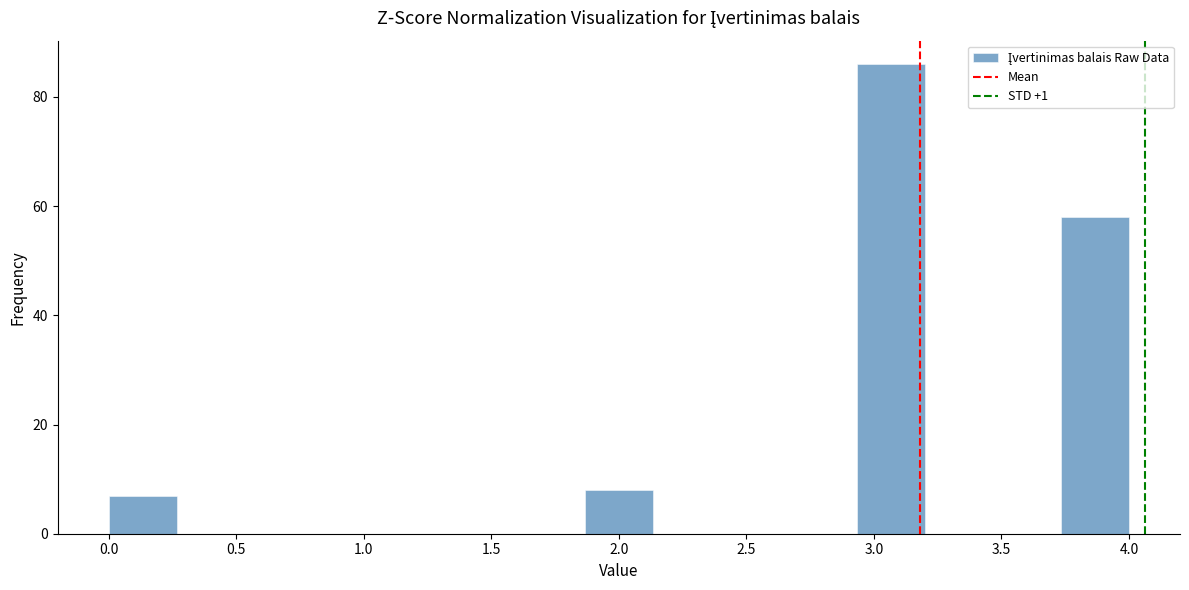

How tall is the bar that spans 3.75 to 4.00 on the x-axis? Neither the bar edges nor the heights are printed on the chart, so give them approximately, as read against the axes.

58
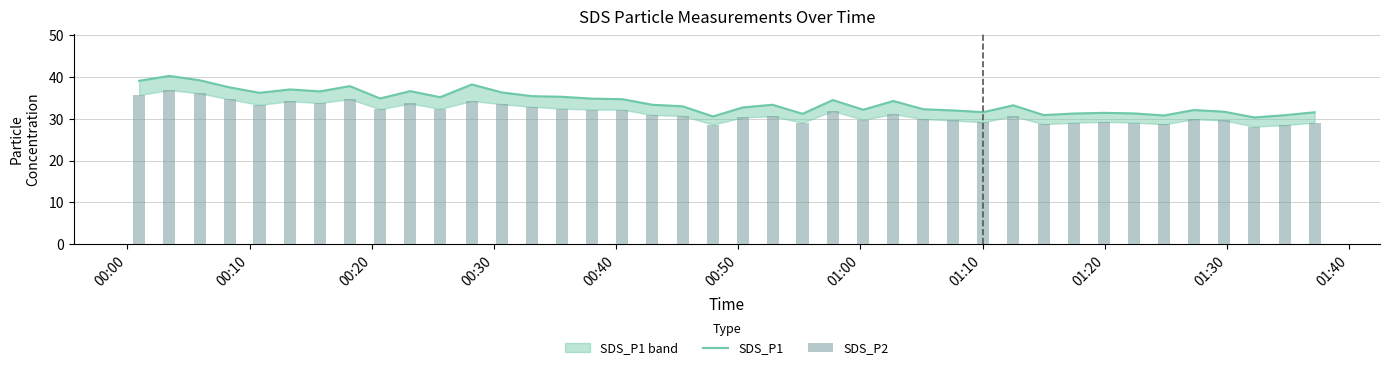

What is the difference between the maximum and minimum values in the SDS_P2 series?

8.7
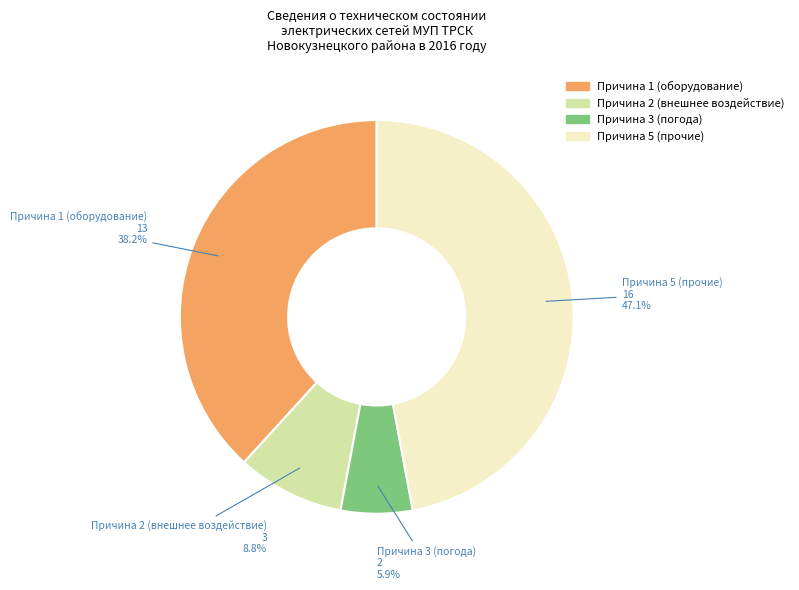

Is there a majority slice in this chart?

No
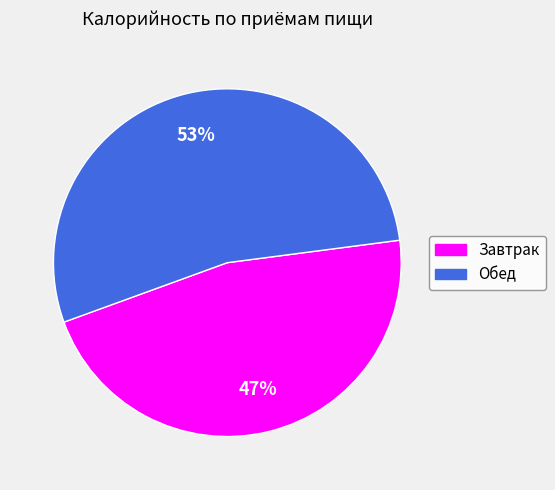

To the nearest percent, what is the average slice percentage?

50%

PROBLEM TO SOLVE: Please format the whole listing above as a JSON list of strings, one string per line, omitting blank lines and leaving the pictures out.

RESPONSE AREA:
[
  "How tall is the bar that spans 3.75 to 4.00 on the x-axis? Neither the bar edges nor the heights are printed on the chart, so give them approximately, as read against the axes.",
  "58",
  "What is the difference between the maximum and minimum values in the SDS_P2 series?",
  "8.7",
  "Is there a majority slice in this chart?",
  "No",
  "To the nearest percent, what is the average slice percentage?",
  "50%"
]